Hayes, Peter Lind (b. Joseph Conrad Lind)

(1915– ) radio/television comedian, actor; born in San Francisco. Abandoned by his father, he occasionally joined his mother (whose maiden name he adopted) in vaudeville skits at the age of nine and appeared with her at New York's Palace Theater in 1932. From 1932–42 he performed his comedy routines at his mother's nightclub in the San Fernando Valley, Calif., and he made several movies. In the U.S. Army Air Corps in World War II (1942–45), he performed in hundreds of service shows.

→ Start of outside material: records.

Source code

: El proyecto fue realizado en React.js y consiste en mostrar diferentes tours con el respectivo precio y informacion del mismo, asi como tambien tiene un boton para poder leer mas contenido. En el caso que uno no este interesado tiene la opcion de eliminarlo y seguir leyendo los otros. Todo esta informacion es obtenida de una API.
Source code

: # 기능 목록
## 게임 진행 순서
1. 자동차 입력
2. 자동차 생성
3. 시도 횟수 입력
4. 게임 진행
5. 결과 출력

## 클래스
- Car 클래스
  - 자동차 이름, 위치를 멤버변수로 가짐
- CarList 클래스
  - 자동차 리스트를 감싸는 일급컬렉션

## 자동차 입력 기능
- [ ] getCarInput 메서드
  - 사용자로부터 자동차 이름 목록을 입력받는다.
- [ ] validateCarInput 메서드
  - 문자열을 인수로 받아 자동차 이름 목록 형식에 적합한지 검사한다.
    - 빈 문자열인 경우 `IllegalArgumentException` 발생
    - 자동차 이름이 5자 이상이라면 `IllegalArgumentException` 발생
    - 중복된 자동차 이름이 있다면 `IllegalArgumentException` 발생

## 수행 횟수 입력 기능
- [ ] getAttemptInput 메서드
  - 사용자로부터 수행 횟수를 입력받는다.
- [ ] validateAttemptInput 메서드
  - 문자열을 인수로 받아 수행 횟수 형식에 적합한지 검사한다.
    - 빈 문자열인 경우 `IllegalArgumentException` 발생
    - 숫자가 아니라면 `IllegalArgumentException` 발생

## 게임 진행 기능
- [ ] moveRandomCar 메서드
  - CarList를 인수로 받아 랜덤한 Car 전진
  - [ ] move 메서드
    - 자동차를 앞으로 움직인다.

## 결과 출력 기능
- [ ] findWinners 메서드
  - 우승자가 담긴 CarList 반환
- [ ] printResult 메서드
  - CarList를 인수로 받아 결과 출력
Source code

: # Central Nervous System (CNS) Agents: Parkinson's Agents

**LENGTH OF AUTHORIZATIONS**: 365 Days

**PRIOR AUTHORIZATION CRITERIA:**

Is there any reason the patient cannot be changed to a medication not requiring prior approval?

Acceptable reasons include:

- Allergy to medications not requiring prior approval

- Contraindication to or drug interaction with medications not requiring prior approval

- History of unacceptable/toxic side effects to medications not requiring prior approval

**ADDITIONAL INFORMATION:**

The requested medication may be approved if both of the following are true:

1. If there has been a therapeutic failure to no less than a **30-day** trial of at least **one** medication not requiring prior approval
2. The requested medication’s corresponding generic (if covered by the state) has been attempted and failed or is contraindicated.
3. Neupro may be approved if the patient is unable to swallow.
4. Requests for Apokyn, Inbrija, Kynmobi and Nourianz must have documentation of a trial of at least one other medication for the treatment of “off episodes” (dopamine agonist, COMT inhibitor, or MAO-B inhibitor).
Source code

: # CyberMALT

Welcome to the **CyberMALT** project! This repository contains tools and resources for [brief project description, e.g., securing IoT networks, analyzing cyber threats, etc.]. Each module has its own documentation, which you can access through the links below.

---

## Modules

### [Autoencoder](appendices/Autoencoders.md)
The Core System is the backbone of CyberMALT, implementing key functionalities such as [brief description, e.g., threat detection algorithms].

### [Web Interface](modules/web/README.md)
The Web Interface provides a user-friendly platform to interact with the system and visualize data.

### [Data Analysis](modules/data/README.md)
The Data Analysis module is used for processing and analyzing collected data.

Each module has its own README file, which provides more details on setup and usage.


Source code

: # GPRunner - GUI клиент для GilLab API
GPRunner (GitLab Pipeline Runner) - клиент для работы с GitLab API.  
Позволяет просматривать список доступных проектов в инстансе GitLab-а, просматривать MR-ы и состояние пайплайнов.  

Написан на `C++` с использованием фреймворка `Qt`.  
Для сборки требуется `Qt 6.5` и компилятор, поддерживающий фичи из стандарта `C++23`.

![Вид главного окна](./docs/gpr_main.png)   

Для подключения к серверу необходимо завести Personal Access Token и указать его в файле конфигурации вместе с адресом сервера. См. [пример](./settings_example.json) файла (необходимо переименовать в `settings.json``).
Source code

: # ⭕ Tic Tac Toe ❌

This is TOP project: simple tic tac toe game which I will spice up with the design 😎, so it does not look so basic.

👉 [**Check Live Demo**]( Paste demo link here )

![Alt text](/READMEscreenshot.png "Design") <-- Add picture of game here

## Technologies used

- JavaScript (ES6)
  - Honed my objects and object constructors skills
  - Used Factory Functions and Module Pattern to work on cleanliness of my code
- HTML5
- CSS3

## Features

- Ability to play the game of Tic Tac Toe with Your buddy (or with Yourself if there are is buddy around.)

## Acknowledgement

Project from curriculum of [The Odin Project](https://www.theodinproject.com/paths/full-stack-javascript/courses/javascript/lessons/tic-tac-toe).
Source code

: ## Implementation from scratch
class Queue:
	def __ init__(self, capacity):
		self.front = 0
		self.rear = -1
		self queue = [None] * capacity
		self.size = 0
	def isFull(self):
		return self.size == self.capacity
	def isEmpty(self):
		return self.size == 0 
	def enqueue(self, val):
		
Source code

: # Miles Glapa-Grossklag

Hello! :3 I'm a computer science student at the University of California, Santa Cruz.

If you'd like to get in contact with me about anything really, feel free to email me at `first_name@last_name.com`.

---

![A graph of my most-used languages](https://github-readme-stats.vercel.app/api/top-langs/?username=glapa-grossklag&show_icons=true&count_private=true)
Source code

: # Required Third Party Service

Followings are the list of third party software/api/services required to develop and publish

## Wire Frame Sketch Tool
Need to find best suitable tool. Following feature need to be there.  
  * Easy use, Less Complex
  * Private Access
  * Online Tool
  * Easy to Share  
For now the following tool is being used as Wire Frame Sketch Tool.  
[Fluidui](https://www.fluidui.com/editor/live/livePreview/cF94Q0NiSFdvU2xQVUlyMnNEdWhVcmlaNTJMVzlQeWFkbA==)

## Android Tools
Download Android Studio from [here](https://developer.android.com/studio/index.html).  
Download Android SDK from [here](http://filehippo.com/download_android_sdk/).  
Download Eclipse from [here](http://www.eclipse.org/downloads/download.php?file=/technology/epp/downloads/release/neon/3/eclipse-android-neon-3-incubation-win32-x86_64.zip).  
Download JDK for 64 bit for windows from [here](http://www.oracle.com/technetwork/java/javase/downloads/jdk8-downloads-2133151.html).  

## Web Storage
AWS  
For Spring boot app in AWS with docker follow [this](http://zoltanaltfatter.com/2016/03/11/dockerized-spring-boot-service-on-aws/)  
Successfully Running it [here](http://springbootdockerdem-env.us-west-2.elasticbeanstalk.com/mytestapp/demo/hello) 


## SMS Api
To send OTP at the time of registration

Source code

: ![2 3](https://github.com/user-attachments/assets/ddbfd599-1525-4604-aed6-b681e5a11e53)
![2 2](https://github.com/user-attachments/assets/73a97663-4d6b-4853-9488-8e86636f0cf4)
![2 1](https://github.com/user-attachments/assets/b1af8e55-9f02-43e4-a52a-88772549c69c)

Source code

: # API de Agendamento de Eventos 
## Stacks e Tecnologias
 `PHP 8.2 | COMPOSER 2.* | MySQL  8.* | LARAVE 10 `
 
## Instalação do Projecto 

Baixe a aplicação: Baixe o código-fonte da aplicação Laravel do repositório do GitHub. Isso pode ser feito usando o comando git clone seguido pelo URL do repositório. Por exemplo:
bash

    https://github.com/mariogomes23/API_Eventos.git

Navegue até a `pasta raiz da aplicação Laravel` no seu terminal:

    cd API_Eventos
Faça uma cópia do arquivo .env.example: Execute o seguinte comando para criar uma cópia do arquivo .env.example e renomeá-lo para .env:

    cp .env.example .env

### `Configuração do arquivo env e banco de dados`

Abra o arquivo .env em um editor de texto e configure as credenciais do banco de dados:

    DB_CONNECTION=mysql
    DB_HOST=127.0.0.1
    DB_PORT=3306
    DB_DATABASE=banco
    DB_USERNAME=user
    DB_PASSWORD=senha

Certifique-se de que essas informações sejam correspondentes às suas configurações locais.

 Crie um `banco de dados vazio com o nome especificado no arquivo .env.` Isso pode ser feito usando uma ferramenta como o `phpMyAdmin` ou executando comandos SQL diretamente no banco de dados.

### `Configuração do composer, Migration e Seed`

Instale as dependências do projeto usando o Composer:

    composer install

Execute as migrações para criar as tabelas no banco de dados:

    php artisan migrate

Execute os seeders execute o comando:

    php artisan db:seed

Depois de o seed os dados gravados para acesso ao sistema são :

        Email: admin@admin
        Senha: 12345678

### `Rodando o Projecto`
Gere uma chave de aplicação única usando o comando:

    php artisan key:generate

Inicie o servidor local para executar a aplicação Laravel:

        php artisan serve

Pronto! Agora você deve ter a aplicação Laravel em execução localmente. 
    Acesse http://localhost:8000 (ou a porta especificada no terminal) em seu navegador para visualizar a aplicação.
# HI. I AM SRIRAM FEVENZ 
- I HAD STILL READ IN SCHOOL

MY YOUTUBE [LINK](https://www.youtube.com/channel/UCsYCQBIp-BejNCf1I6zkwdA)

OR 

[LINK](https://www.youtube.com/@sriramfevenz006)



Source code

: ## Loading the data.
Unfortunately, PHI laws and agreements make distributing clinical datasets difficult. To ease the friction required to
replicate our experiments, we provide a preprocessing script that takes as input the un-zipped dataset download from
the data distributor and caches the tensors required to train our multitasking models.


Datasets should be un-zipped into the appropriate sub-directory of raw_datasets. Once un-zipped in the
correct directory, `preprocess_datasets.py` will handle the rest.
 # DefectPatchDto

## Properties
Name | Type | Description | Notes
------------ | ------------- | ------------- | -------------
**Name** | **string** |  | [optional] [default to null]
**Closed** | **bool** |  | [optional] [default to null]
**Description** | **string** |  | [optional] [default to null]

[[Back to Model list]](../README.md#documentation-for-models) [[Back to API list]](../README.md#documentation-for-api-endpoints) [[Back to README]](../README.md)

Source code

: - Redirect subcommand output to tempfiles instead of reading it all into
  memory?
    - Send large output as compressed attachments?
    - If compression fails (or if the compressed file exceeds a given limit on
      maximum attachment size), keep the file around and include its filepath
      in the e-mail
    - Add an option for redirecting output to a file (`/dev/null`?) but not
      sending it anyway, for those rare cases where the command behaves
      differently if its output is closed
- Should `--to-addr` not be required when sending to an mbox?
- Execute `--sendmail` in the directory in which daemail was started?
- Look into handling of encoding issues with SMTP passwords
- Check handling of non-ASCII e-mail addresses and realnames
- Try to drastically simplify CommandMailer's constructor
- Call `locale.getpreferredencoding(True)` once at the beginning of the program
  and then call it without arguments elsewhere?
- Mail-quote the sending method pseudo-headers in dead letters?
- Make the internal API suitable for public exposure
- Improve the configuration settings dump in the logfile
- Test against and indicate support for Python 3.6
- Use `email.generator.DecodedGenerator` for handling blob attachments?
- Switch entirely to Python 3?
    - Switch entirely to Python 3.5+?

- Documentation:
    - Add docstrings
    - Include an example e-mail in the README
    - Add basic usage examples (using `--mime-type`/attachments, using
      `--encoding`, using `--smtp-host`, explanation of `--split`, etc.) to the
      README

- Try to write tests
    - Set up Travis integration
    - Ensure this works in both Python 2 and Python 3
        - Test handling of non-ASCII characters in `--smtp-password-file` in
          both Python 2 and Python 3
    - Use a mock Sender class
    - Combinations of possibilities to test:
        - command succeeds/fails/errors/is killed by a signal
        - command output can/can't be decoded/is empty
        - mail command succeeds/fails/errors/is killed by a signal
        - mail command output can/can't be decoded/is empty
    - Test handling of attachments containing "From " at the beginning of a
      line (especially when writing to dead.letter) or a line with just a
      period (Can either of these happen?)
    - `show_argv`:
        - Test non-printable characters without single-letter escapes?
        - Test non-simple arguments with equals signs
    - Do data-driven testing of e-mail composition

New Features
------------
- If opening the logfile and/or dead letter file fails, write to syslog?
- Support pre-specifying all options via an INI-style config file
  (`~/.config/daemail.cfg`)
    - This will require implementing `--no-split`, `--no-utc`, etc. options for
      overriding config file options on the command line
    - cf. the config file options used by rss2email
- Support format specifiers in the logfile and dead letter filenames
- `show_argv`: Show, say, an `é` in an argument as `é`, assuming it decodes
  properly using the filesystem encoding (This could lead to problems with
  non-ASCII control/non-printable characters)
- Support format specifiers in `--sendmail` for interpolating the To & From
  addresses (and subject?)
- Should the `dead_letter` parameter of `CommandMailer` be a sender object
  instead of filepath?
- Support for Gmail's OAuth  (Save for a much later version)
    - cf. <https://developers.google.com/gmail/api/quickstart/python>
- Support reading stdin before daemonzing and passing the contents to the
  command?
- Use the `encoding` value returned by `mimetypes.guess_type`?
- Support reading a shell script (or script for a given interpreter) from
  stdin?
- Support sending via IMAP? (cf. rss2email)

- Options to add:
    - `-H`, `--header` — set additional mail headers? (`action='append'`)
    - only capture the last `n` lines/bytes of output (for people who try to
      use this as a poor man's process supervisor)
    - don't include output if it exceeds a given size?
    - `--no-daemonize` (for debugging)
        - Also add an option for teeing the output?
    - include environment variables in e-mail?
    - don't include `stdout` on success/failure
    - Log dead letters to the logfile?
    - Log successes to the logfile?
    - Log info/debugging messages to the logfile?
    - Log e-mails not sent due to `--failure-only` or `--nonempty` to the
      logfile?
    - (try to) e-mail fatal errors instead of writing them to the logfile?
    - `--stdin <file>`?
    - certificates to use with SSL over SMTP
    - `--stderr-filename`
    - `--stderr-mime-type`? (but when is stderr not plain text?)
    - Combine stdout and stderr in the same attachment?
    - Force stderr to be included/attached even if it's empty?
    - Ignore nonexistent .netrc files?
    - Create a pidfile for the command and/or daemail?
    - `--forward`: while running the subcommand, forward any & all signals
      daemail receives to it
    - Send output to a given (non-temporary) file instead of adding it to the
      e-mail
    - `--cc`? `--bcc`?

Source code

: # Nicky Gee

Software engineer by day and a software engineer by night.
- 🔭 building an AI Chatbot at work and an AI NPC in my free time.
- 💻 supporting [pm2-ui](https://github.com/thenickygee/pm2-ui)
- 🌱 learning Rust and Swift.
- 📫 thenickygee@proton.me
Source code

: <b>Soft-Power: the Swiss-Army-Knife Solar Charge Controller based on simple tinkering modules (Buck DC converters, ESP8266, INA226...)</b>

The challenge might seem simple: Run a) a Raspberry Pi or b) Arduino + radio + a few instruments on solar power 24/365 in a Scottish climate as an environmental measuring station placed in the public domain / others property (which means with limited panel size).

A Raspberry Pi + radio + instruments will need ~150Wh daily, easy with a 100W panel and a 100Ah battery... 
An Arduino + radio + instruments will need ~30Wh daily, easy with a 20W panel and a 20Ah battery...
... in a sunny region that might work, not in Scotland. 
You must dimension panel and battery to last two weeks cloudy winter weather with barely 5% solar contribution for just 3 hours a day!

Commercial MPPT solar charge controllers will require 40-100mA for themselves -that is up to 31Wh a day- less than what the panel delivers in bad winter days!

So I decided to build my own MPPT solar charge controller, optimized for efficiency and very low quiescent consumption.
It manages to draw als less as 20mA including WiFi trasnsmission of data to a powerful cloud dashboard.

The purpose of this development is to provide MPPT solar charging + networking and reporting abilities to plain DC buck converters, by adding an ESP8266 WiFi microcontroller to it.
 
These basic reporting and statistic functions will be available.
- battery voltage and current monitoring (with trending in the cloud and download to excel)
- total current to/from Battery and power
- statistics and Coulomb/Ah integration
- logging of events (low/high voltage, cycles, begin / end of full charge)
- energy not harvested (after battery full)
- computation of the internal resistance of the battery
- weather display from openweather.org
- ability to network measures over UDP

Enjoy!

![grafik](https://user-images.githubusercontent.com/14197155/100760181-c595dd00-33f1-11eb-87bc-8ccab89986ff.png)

He made his nightclub debut in New York City in 1946 and was instantly acclaimed for his character impersonations. He then toured with his new wife, actress Mary Healey, in a singing-comedy act. In 1951 he had his own television show, The Star of the Family, and he and his wife then became the permanent guest-hosts on the Arthur Godfrey Show (1953–58), a contractual arrangement that limited them to doing only radio shows, but where he could at least employ his own brand of wry, satiric humor. He then went on to produce and host the Peter Lind Hayes Show for ABC-TV, (1958–66), thereafter making only occasional appearances, as in When Television Was Live (1975). He had written songs when he was younger and he published his poetry, Peter's Poems and Hayseed in 1982.